- Burphu Dhura Location within India

Highest point
- Elevation: 6,334 m (20,781 ft)
- Coordinates: 30°23′04″N 80°15′36″E﻿ / ﻿30.38444°N 80.26000°E

Geography
- Location: Pithoragarh, Uttarakhand, India
- Parent range: Kumaon Himalaya

Climbing
- First ascent: 2000

= Burphu Dhura =

Mountain in Uttarakhand, India

Burphu Dhura is a Himalayan mountain peak situated in the Pithoragarh district of Uttarakhand, India. The altitude of the summit is 6,334 m.
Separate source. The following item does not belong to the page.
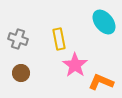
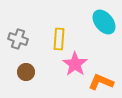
yellow rectangle: rotated 15 degrees clockwise
pink star: moved 1 px up
brown circle: moved 5 px right, 1 px up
It is situated at the end ridge over the Kalabaland Glacier in the eastern part of the district, left to the Milam Glacier. Kalabaland Dhura (6,105 m) is situated to the west of this peak on the same massif. Burphu Dhura massif is the part of divide between Kalabaland and Goriganga valleys. This peak was first of all climbed to summit in 2000 from south on 27 September 2000 by Loveraj Dharmashaktu, Balwant Singh Kapkoti and Ramesh by an Indian team led by Wing Cdr S S Puri. The peak has two approaches—one from the Kalabaland glacier above the icefall and another from Burphu village in the Milam valley.